Robert Sutton, long-time business analyst and author of Good Boss, Bad Boss breaks down 12 maxims every great manager believes (and every bad manager rejects):
- I have a flawed and incomplete understanding of what it feels like to work for me.
- My success depends largely on being the master of obvious and mundane things, not on magical, obscure or breakthrough methods.
- My job is to focus on the small wins that enable my people to make a little progress every day.
- One of the most important parts of my job is to strike the delicate balance between being too assertive and not assertive enough.
- My job is to protect my people from external intrusions, distractions and idiocy of every stripe – and to avoid imposing my own idiocy on them as well.
- I strive to be confident enough to convince people that I’m in charge, but humble enough to realize that I am often going to be wrong.

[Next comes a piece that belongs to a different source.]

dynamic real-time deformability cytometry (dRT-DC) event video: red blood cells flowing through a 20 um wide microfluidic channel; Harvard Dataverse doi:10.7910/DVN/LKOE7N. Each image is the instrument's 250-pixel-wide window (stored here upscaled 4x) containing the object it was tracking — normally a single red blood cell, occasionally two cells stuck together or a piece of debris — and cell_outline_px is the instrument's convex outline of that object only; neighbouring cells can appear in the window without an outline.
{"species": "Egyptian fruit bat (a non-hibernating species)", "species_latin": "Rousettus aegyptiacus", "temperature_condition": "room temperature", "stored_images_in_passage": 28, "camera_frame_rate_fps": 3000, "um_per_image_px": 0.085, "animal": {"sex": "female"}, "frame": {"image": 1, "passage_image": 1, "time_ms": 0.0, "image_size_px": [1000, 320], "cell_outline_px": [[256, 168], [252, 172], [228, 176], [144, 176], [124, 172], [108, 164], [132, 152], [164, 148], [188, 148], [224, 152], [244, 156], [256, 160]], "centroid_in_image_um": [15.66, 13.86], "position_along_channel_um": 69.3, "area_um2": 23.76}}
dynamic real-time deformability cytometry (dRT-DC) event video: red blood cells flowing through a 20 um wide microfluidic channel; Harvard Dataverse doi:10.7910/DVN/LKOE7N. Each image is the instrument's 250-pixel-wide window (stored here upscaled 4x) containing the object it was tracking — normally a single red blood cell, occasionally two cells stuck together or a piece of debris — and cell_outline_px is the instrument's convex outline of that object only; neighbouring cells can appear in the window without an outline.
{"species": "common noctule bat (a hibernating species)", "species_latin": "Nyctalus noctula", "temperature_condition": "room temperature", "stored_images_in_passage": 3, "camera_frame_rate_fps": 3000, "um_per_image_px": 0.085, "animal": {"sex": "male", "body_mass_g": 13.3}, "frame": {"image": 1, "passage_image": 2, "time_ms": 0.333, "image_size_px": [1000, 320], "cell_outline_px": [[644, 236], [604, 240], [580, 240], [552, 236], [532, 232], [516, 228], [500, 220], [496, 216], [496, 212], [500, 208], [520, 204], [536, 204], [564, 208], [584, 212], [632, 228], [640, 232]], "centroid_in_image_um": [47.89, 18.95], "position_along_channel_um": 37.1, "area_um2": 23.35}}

- I aim to fight as if I am right, and listen as if I am wrong, and teach my people to do the same.
- One of the best tests of my leadership is what happens after people make a mistake.
- My job is to encourage people to generate and test new ideas.
- It’s more important to eliminate the negative than accentuate the positive.
- How I do things is as important as what I do.
- Because I wield power over others, I am at great risk of acting like a jerk … and not realizing it.
Note: Sutton also claims the best way for managers to get results is by providing evidence-based advice. In other words, when it comes to setting goals or providing directions, do your best to point to some type of metric or measurement employees can use as a gauge (or you can use to clearly demonstrate why your point is so important).
It should be noted that Sutton’s 12 beliefs are the result of decades of work with managers around the world, as well as his own research based on countless studies and other evidence.
Source: “12 Things Good Bosses Believe,” by Robert Sutton,
Harvard Business Review Blog, 5/28/10.